Wie das SG bereits zutreffend dargelegt hat, kommt auch eine Heilung des genannten Verfahrensfehlers nicht in Betracht. Gem § 41 Abs 1 Nr 1 SGB X ist eine Verletzung von Verfahrensvorschriften zwar unbeachtlich, wenn der für den Erlass des Verwaltungsakts erforderliche Antrag nachträglich gestellt wird. Eine nachträgliche Antragstellung durch den zuständigen Vorstand der Beklagten liegt hier jedoch nicht vor und ist auch ausgeschlossen. Denn gem § 4 S 2 DiszO kann der Antrag nicht mehr gestellt werden, wenn seit dem Bekanntwerden der Verfehlung zwei Jahre oder seit der Verfehlung fünf Jahre vergangen sind. Da das Verhalten, dass dem Kläger vorgeworfen wird, bereits im Jahr 2006 abgeschlossen war, ist sogar die 5-Jahres-Frist abgelaufen. Anhaltspunkte dafür, dass der Kläger sogar gegen ein Strafgesetz verstoßen haben könnte - mit der Folge einer Verlängerung der Antragsfrist nach § 4 S 3 DiszO - liegen nicht vor.

b) Stellt man sich demgegenüber auf den Standpunkt, auch der von unzuständiger Stelle gestellte Antrag bleibt wirksam, ist an § 42 S 1 SGB X anzuknüpfen. Danach kann die Aufhebung eines Verwaltungsaktes, der nicht nach § 40 SGB X nichtig ist, nicht allein deshalb beansprucht werden, weil er unter Verletzung von Vorschriften über das Verfahren, die Form oder die örtliche Zuständigkeit zustande gekommen ist, wenn offensichtlich ist, dass die Verletzung die Entscheidung in der Sache nicht beeinflusst hat. Daraus, dass in § 42 S 1 SGB X nur die örtliche Zuständigkeit angeführt ist, schließt die Rechtsprechung (zB BSG SozR 3-3300 § 20 Nr 5) und die weit überwiegende Auffassung im Schrifttum (Schütze in: von Wulffen, aaO, § 42 Rn 5; Waschull in: LPK-SGB X, 3. Aufl, § 42 Rn 6; Littmann in: Hauck/Noftz, SGB X, Stand: Dezember 2012, § 42 Rn 14 mwN), dass die Verletzung von Vorschriften über die sachliche und die funktionelle Zuständigkeit zwingend zur Aufhebung des Verwaltungsakts führt. Vorliegend ist mit § 4 DiszO eine Vorschrift zur funktionellen Zuständigkeit verletzt. Denn betroffen ist die Kompetenz eines Organs der Beklagten, die durch Vorschriften der DiszO - und damit auch mit Außenwirkung - mit eigenen Zuständigkeitsrechten innerhalb eines förmlichen Verwaltungsverfahrens ausgestattet ist. Aus einem derartigen Zuständigkeitsfehler folgt - im Umkehrschluss zu § 42 S 1 SGB X - die Aufhebbarkeit des betroffenen Verwaltungsakts.

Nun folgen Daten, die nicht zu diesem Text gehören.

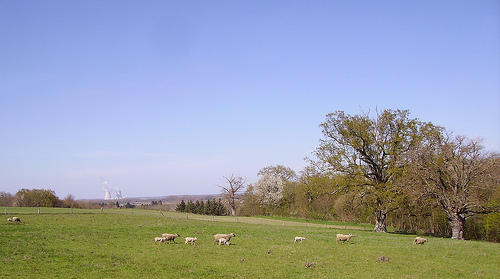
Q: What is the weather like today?
A: It is clear.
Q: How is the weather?
A: It is clear.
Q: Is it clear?
A: Yes, it is clear.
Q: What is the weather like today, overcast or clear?
A: It is clear.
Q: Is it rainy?
A: No, it is clear.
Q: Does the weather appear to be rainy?
A: No, it is clear.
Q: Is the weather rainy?
A: No, it is clear.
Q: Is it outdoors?
A: Yes, it is outdoors.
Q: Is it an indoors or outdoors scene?
A: It is outdoors.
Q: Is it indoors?
A: No, it is outdoors.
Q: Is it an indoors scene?
A: No, it is outdoors.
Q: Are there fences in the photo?
A: No, there are no fences.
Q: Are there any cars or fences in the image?
A: No, there are no fences or cars.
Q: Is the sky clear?
A: Yes, the sky is clear.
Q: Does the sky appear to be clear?
A: Yes, the sky is clear.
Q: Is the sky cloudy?
A: No, the sky is clear.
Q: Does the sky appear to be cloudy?
A: No, the sky is clear.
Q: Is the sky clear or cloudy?
A: The sky is clear.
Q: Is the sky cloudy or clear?
A: The sky is clear.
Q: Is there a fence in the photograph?
A: No, there are no fences.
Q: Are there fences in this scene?
A: No, there are no fences.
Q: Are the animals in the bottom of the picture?
A: Yes, the animals are in the bottom of the image.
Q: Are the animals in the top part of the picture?
A: No, the animals are in the bottom of the image.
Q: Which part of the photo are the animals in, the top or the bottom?
A: The animals are in the bottom of the image.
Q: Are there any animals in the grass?
A: Yes, there are animals in the grass.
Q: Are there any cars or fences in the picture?
A: No, there are no fences or cars.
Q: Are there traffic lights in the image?
A: No, there are no traffic lights.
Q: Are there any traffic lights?
A: No, there are no traffic lights.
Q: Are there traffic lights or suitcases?
A: No, there are no traffic lights or suitcases.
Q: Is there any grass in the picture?
A: Yes, there is grass.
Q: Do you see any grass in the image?
A: Yes, there is grass.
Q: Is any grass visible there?
A: Yes, there is grass.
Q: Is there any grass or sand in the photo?
A: Yes, there is grass.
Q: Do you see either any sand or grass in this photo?
A: Yes, there is grass.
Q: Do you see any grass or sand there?
A: Yes, there is grass.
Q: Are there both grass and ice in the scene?
A: No, there is grass but no ice.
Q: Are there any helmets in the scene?
A: No, there are no helmets.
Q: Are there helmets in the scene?
A: No, there are no helmets.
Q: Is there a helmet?
A: No, there are no helmets.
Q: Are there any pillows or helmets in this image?
A: No, there are no helmets or pillows.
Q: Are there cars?
A: No, there are no cars.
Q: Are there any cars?
A: No, there are no cars.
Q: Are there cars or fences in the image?
A: No, there are no cars or fences.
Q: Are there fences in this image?
A: No, there are no fences.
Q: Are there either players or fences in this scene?
A: No, there are no fences or players.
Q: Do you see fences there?
A: No, there are no fences.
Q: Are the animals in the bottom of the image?
A: Yes, the animals are in the bottom of the image.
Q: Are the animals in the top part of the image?
A: No, the animals are in the bottom of the image.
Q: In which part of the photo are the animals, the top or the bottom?
A: The animals are in the bottom of the image.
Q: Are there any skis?
A: No, there are no skis.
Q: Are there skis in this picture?
A: No, there are no skis.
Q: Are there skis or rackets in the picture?
A: No, there are no skis or rackets.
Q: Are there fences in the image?
A: No, there are no fences.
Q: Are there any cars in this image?
A: No, there are no cars.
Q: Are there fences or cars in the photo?
A: No, there are no cars or fences.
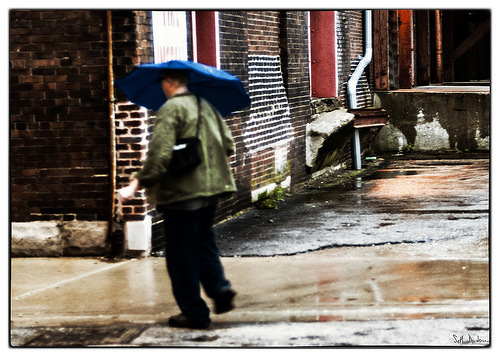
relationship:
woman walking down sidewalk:
[121, 47, 262, 311] [236, 229, 366, 313]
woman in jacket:
[127, 65, 240, 325] [125, 92, 233, 194]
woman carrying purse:
[127, 65, 240, 325] [120, 139, 239, 202]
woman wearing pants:
[127, 65, 240, 325] [148, 179, 231, 317]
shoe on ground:
[140, 274, 283, 337] [34, 213, 444, 333]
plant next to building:
[242, 118, 386, 244] [49, 34, 440, 266]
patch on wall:
[404, 86, 462, 188] [141, 34, 428, 270]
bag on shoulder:
[105, 104, 224, 276] [132, 90, 260, 140]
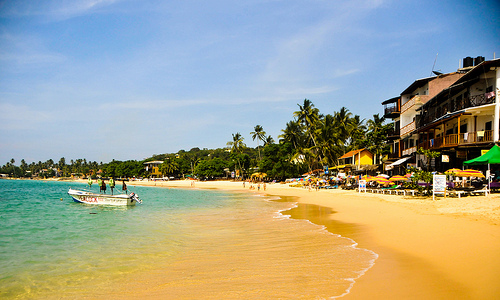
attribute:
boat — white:
[67, 187, 141, 208]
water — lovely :
[2, 179, 378, 299]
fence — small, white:
[356, 180, 422, 197]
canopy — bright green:
[461, 141, 499, 166]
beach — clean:
[224, 187, 469, 290]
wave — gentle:
[245, 183, 379, 298]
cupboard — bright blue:
[383, 25, 441, 61]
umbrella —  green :
[464, 143, 499, 178]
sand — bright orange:
[3, 176, 499, 298]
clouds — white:
[67, 53, 229, 138]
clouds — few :
[0, 78, 338, 133]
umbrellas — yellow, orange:
[353, 172, 408, 184]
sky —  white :
[128, 5, 264, 57]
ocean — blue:
[8, 181, 63, 241]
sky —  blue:
[49, 17, 360, 60]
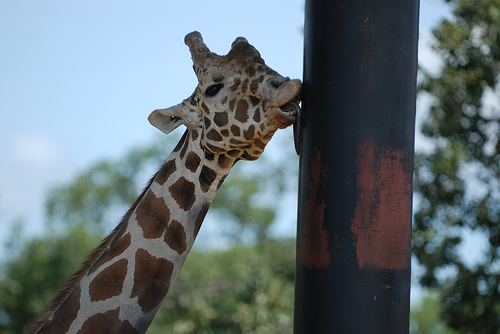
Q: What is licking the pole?
A: A giraffe.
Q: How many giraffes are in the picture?
A: One.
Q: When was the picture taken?
A: During the day.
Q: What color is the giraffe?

Dies würde allerdings dann nicht gelten, wenn § 42 SGB X nur die fehlende Zuständigkeit einer Behörde für den Erlass eines Verwaltungsakts meinen würde. Insoweit könnte sich allerdings bereits aus dem Wortlaut des § 42 S 1 SGB X ergeben, dass - darüber hinausgehend - hierunter alle Konstellationen zu verstehen sind, in denen ein Verwaltungsakt „unter Verletzung von Vorschriften über das Verfahren, die Form oder die örtliche Zuständigkeit“ zustande gekommen ist (Sachs aaO, § 46 Rn 39), also auch bei der einleitenden Antragstellung durch eine unzuständige Stelle (für eine zumindest entsprechende Anwendung im Disziplinarrecht: Oberverwaltungsgericht <OVG> Nordrhein-Westfalen, Urteil vom 15. August 2007 - 21d A 3599/06.BDG - juris). Dies muss indes nicht vertieft werden. Denn auch wenn man die fehlende Antragszuständigkeit lediglich als sonstigen Verfahrensfehler iSd § 42 SGB X ansieht, führt dieser zur Aufhebbarkeit des vorliegenden Verwaltungsakts, weil nicht angenommen werden kann, dass der Fehler ohne Auswirkung auf die Sachentscheidung geblieben ist. Da - wie dargelegt - die Entscheidung über die Einleitung eines Disziplinarverfahrens nach pflichtgemäßem Ermessen zu treffen ist, besteht vielmehr die Möglichkeit, dass der allein antragsbefugte Vorstand eine andere Entscheidung als die Bezirksstelle Hannover getroffen hätte und es deshalb nicht zu dem hier angefochtenen Bescheid gekommen wäre.

3. Die Kostenentscheidung folgt aus § 197a Abs 1 S 1 SGG iVm § 154 Abs 2 Verwaltungsgerichtsordnung (VwGO).

Gründe, die Revision zuzulassen (§ 160 Abs 2 SGG), liegen nicht vor. Denn im Vordergrund des Verfahrens stehen Fragen der Auslegung von Landesrecht, die gem § 162 SGG nicht Gegenstand einer Revision sein können.

Die Entscheidung über den Streitwert folgt aus der Anwendung des § 197a Abs 1 S 1 SGG iVm §§ 47 Abs 1 S 1, 52 Abs 2 Gerichtskostengesetz (GKG).